How much memory does your computer have?

What sklearn might be doing here (I haven't gone through the source, so I might be wrong) is calculating euclidean lengths of vectors between each data point by taking the square of a 17000xK matrix. This would yield squared euclidean distance for all data points, but unfortunately produces an NxN ouput matrix if you have N data points. As far as I know numpy uses double precision, which results in an 17000x17000x8 bytes matrix, approximately 2.15 GB.

If your memory can't hold a matrix of that size that would cause trouble. Try creating a matrix of this size with numpy:

import numpy
mat = numpy.ones(17000, 17000)

If it succeeds I'm mistaken and the problem is something else (though certainly related to memory size and matrices sklearn is trying to allocate).

On the top of my head, one way to resolve this might be to propagate labels in parts by subsampling the unlabeled data points (and possibly the labeled points, if you have many of them).

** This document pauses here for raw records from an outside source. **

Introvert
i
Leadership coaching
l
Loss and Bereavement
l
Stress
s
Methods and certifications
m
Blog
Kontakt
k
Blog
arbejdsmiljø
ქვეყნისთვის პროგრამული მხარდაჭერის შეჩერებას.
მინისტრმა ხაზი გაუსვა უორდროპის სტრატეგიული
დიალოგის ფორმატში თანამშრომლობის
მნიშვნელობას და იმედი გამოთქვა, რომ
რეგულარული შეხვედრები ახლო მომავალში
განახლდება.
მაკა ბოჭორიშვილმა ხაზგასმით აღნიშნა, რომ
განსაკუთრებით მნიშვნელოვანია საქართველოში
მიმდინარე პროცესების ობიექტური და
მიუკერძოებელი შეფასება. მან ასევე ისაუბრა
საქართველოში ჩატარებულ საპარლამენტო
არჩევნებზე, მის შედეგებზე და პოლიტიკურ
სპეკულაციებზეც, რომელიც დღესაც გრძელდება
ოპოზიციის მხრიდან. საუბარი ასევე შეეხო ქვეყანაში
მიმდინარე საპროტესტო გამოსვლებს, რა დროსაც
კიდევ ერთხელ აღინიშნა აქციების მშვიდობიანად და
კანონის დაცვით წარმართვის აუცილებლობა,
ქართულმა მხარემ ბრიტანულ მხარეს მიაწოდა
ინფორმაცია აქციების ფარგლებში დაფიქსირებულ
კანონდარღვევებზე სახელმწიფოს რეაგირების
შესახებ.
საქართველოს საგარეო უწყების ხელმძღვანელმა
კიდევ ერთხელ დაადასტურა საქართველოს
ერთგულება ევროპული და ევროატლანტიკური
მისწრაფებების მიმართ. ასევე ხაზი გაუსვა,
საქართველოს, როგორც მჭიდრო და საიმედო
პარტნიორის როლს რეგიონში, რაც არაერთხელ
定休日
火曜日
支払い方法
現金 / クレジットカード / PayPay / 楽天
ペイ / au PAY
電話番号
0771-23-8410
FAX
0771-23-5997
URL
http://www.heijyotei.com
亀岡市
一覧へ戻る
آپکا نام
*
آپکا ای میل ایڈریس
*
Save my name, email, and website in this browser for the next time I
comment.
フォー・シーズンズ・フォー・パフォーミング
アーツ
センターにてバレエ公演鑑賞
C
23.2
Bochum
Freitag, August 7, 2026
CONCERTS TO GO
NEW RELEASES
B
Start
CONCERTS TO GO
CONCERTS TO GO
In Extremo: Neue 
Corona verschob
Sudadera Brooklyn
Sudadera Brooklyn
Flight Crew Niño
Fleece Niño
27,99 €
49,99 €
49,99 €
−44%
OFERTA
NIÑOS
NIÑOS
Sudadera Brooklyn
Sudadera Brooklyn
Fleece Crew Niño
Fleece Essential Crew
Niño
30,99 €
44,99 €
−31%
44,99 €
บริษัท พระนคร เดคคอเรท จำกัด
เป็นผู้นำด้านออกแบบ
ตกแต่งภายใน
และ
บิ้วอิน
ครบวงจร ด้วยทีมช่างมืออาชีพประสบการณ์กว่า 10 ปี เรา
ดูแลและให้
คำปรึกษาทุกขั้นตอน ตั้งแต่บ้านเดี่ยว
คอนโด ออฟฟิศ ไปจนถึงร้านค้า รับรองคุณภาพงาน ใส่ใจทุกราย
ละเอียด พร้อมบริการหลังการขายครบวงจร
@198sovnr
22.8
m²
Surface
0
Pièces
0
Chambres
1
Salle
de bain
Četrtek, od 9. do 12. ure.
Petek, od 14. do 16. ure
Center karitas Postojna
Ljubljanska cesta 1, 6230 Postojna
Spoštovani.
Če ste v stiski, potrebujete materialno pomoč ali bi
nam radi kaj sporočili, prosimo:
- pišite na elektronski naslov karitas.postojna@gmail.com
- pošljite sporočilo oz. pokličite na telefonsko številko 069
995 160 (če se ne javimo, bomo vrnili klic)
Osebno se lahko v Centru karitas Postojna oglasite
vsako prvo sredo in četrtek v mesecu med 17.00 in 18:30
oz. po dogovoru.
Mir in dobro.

If you are able to run the algorithm for 17000/2 data points and you have L labeled points, build your new data set by randomly drawing (17000-L)/2 of the unlabeled points from the original set and combining them with the L labeled points. Run the algorithm for each partition of the full set.

Note that this probably will reduce the performance of the label propagation algorithm, since it will have fewer data points to work with. Inconsistencies between labels in each of the sets might also cause trouble. Use with extreme caution and only if you have some way to evaluate the performance :)

A safer approach would be to A: Get more memory or B: Get a label propagation algorithm that is less memory intensive. It is certainly possible to exchange memory complexity for time complexity by recalculating euclidean distances when needed rather than constructing a full all pairs distance matrix as scikit appears to be doing here.